NEWLY appointed Home Affairs Minister Naledi Pandor will step into a department that has received plaudits for the implementation of a largely successful turnaround strategy, which has seen it improve services such as the issuing of identity documents and passports.
Ms Pandor, who was at the helm of the education ministry before taking on the much smaller science and technology portfolio, will have to work with an executive management team bolstered by its successes and their loyalty to and respect for former minister Nkosazana Dlamini-Zuma, who has taken up the post of African Union Commission chairwoman.
Last month, Ms Dlamini-Zuma said that whoever took over the Department of Home Affairs should continue from where she and her team had left off, and that starting over would "create a mess".
Change to the current team, headed by director-general Mkuseli Apleni, will bring its own challenges and expectations.
Administratively, Ms Pandor must know that despite its trumpeted successes, the department, which has a budget of more than R5bn and almost 10,000 employees, still faces challenges.
Among the most pressing is dealing with the mounting criticism over the deportation and detention of illegal immigrants and asylum seekers.
Its immigration system — including the infamous Lindela Repatriation Centre in Gauteng, a detention centre for foreign nationals found to be in the country illegally — is the subject of an investigation by the South African Human Rights Commission (SAHRC).
The department has long argued that Lindela is free of human rights abuses and contends that foreign nationals are abusing the immigration system.
On the other hand, human rights nongovernmental organisations (NGOs) — including Lawyers for Human Rights; Doctors without Borders; Section27; and People against Suffering, Oppression and Poverty — say human rights abuses are rife. Their concerns sparked a new investigation in May, and indications are that the findings will be damning.

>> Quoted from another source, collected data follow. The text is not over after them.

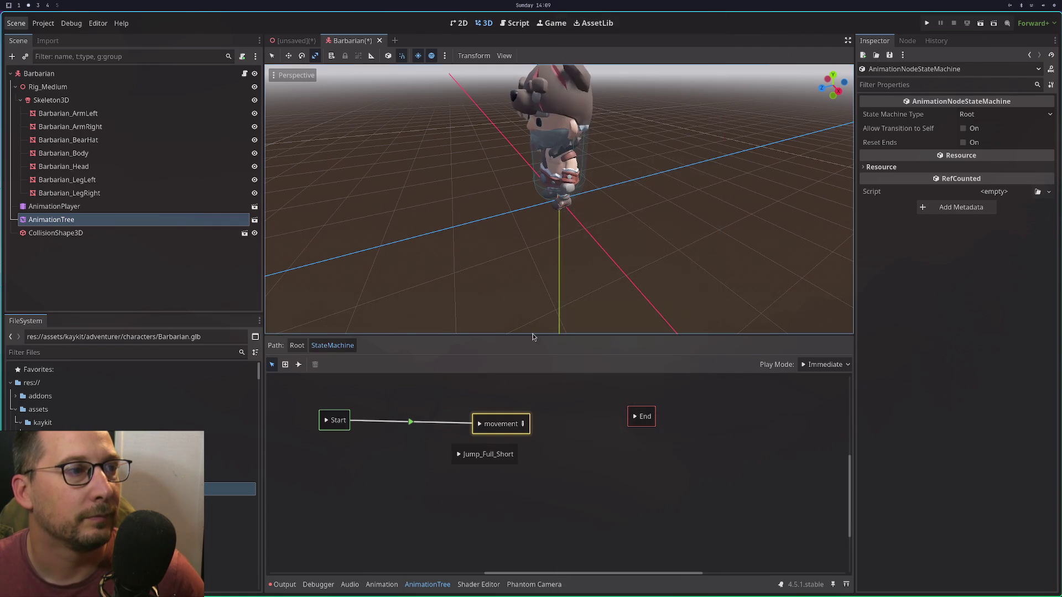
pyautogui.doubleClick(488, 454)
pyautogui.write('jump')
pyautogui.press('Return')
pyautogui.moveTo(486, 463)
pyautogui.mouseDown()
pyautogui.moveTo(389, 539)
pyautogui.moveTo(427, 504)
pyautogui.mouseUp()
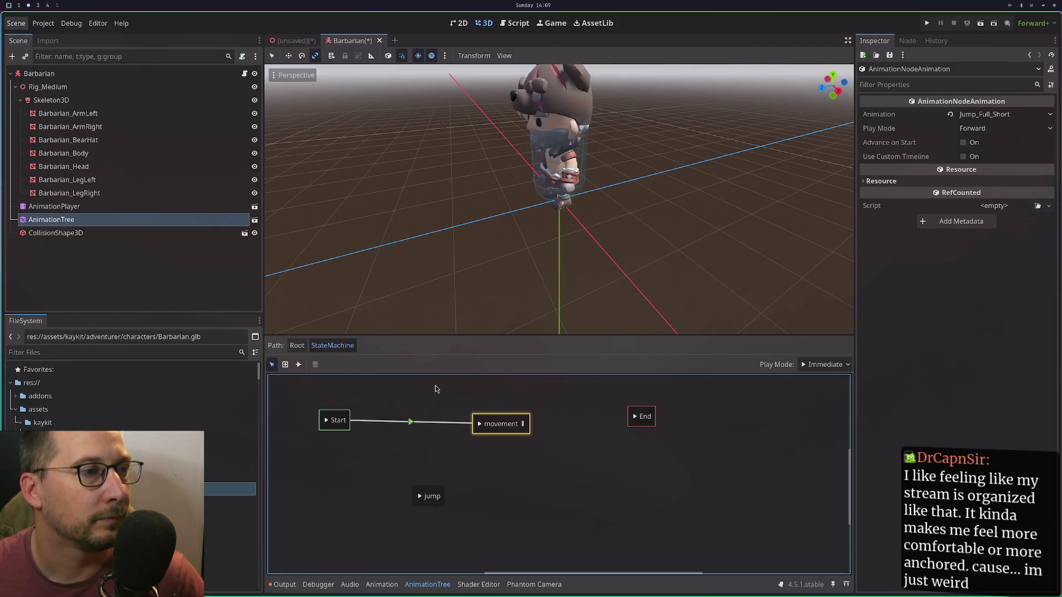
# Link movement and jump with At End transitions, then select the jump state.
pyautogui.click(298, 365)
pyautogui.click(382, 365)
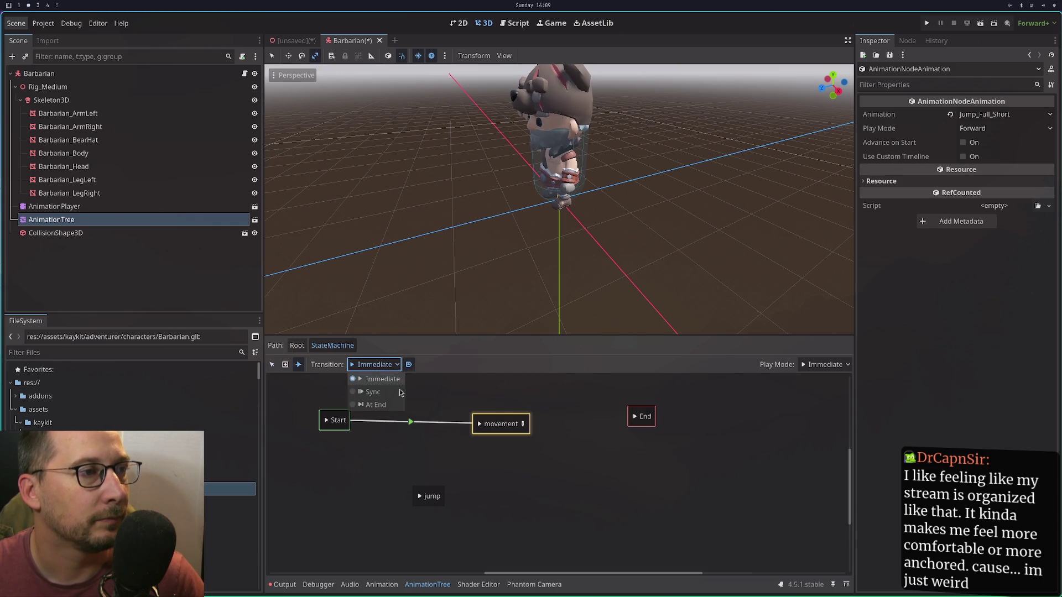
pyautogui.click(368, 407)
pyautogui.moveTo(485, 434)
pyautogui.mouseDown()
pyautogui.moveTo(423, 497)
pyautogui.moveTo(510, 437)
pyautogui.mouseUp()
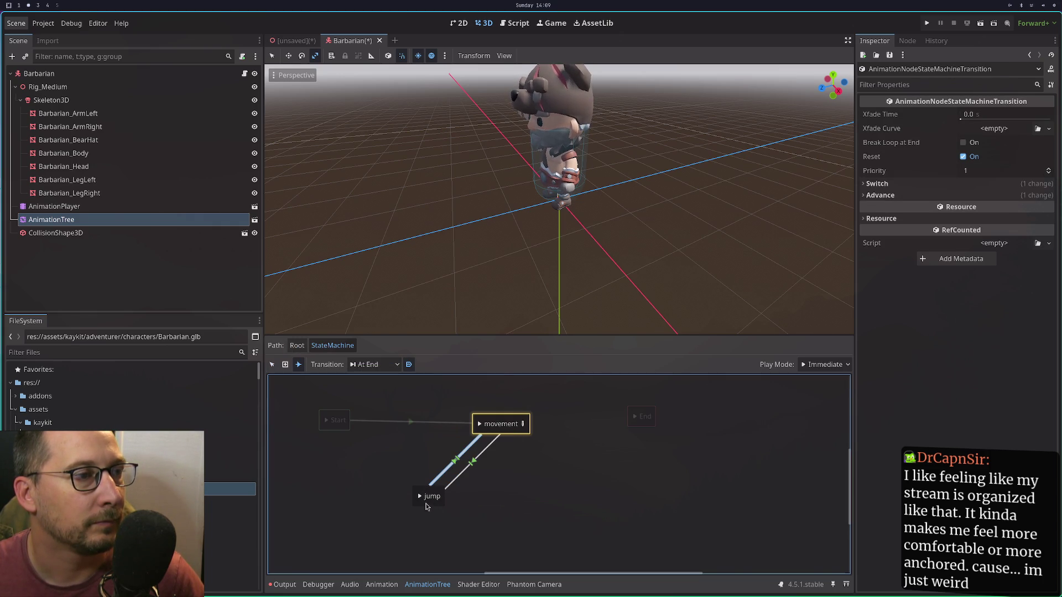
pyautogui.rightClick(419, 498)
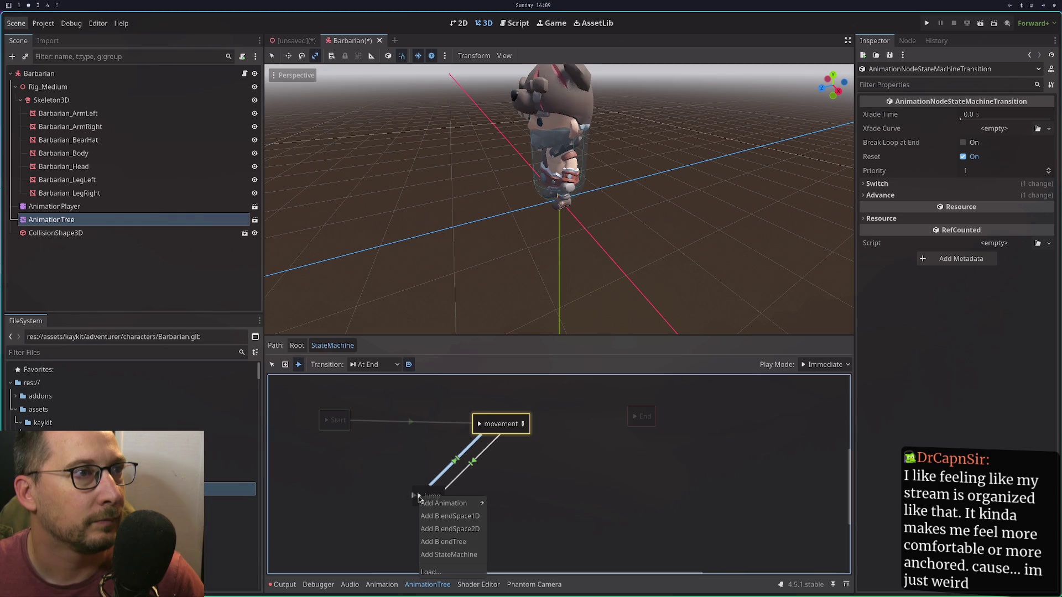
pyautogui.click(281, 367)
pyautogui.click(271, 365)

Earlier this year, the SAHRC told the department to come up with "urgent and meaningful measures" to end the ill-treatment of refugees and asylum seekers in South Africa.
The NGOs are concerned about what they describe as limited access to medical services, a history of abuses, a lack of oversight and continuing reports of violence.
Lawyers for Human Rights argues that the department’s entire immigration policy is flawed. It says arresting foreign nationals without determining whether they are legitimate asylum seekers is clogging the system and leading to overcrowding as well as unnecessary and unlawful detention.
Manny de Freitas, the Democratic Alliance’s home affairs spokesman, also identifies allegations of human rights abuses as one of the most pressing issues within the department.
"Reports from human rights organisations — such as June 2012’s All Roads Lead to Rejection: Persistent Bias and Incapacity in South African Refugee Status Determination, by the African Centre for Migration and Society at Wits University — indicate that gross human rights violations take place at these centres to the extent that the department is failing to fulfil its core mandate of administering the asylum system," he says.
Department of Home Affairs chief director Modiri Matthews says the department is hamstrung by foreign nationals who have learned how to manipulate the system.
"There is a lot of noncooperation to avoid deportation," he says. "I can assure you that the department would deport in one day (if possible) as there is no interest to keep people in Lindela for longer than is necessary."
He adds: "One must understand that the people in Lindela are there for one purpose, and that is to ensure they are removed from the country. This is done after it is confirmed that the deportee is illegal in South Africa."
All arguments aside, how Ms Pandor deals with this thorny issue will go a long way to determining what her legacy will be.
In addition to the piloting of the new smart-card identity system and the need to improve frontline home affairs offices, a pressing issue is the processing of permanent and temporary residence permit applications for foreign nationals, particularly those who want to work on long- and short-term contracts and those who want to study in South Africa.
In July, Deputy Home Affairs Minister Fatima Chohan said the department had cleared a backlog in applications for temporary residence permits that spanned nearly two years and 46,000 applications.
The department has admitted it still has to clear a similar backlog in permanent residence applications, but says its systems will ensure such backlogs do not recur.
Immigration agencies still complain, however, about delays in processing applications and the effect this has on their clients who need to import the services of highly skilled foreign workers for local projects.
Mr de Freitas says the department must make it easier to apply for official documents.
"Processes should be automated wherever possible so members of the public are able to print standard forms for completion and track applications online without having to visit home affairs offices," he says. "The implementation of processes like these will go a long way towards improving the public’s overall experience during the application process."
While succeeding Ms Dlamini-Zuma is a vote of confidence in Ms Pandor, the department’s perennial challenges and recent track record of relative success will test both her leadership ability and administrative competence.
She can, however, take solace in the fact that the department is now in a much better position than it was before.